Despite the impression you may have gotten from the movies, Captain Ahab spends most of his time off stage, below deck, and Moby Dick doesn't appear until the last few pages. Melville once admitted that he tacked on the Ahab story so that there would be a story, and it shows.
It's best to ignore all the academic b.s. about "Moby-Dick" being the great American novel. It was panned by critics (not without good reason) when it first came out, and was nearly forgotten until the aftermath of World War I, when a novel about hubris yielded insight into the minds of the leaders who had gotten the world into such a devastating mess.
What we actually have here is a weird, rambling natural history of whales and whaling. With a subplot about a crazed, obsessive sea captain. And another subplot about a gay romanc -- err, deep friendship between an observant Yankee sailor and a cannibal harpoonist. Often fascinating, often tedious, with poetic, but sometimes incoherent, language that must be read out loud for full effect.
Eckhart Tolle, "A New Earth"
I have to apologize to my wife for marking up the margins of "A New Earth" with all my comments. I've never read a book that gave me such an overwhelming urge to talk back to the author. After reflecting on it, I realize I was reacting not to Tolle's basic message, but the tone of his writing.
Eckhart Tolle is a lot better at communicating his ideas through speaking than writing. In his series of online seminars with Oprah he comes across as a moderate thinker, humorous and likable. [Note: I don't know how to link to the archives of the online seminars, but you can find them by going to iTunes and searching for Oprah.com's Spirit Channel.]
In "A New Earth", he is often harshly judgmental, following a pattern of making a very black-and-white condemnation of some aspect of unenlightened humanity on one page, then admitting to a more moderate view a few pages later.
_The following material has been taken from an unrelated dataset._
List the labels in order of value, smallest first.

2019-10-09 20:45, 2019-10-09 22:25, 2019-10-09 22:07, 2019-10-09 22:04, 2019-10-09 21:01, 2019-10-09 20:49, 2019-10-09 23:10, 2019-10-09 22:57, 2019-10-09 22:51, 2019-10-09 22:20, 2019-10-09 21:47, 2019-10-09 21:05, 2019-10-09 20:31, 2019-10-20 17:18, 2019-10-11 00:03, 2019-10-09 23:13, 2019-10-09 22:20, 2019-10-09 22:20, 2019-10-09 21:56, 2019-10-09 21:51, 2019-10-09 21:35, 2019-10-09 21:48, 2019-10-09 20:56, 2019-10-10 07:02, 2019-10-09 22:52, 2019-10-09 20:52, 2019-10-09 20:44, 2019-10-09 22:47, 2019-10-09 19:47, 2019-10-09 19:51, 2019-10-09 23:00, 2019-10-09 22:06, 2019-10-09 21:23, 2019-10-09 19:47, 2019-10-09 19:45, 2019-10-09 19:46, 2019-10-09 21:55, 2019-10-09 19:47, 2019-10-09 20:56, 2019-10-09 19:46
I sometimes wondered whether the book's tone was the result of his editor over-urging him not to be wishy washy.
To give a balanced review, I have to say that Tolle's best moments in writing are the little illustrative stories he tells about zen monks or people that he has counseled. It's in these passages that the same personality he displays in the Oprah conversations shows through.
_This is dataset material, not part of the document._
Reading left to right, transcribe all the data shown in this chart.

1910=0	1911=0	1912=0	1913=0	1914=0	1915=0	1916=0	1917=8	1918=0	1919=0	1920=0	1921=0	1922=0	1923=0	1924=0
So, what is Tolle's basic message? The power of stilling one's mind of counterproductive, habitual thought patterns by learning to be in the moment. (His previous bestseller, which I haven't read, is called, "The Power of Now".) Tolle is primarily a popularizer of Buddhist thought. And I walked away from reading "A New Earth" with an intereset in reading the Buddhist source materials that influenced Tolle.
Matt Welch, "McCain: The Myth of a Maverick"
This book may seem like a hit piece on the presumptive Republican candidate, but Welch actually wrote it back when it looked like McCain's campaign was barreling towards failure.
This portrait of McCain, largely drawn from carefully reading McCain's own confessional autobiographies, shows a career politician who doesn't care about, and freely flip flops on, issues conservatives are supposed to care about: abortion, immigration, gay marriage, etc. Meanwhile, what does McCain care about? The military life, and national greatness in the vein of Teddy Roosevelt's vision of America.
I doubt this book will have much influence on the upcoming elections. Although McCain has flip flopped on all the big issues in the past, his latest positions on all the big conservative issues are "correct".
Matt Welch, the new editor of the libertarian magazine,
reason, wrote "McCain: The Myth of a Maverick" while he was still on the editorial staff at the
Los Angeles Times. There's a lot in the book that would turn libertarians off to voting for McCain, but few libertarians are fans of McCain or Obama, anyway.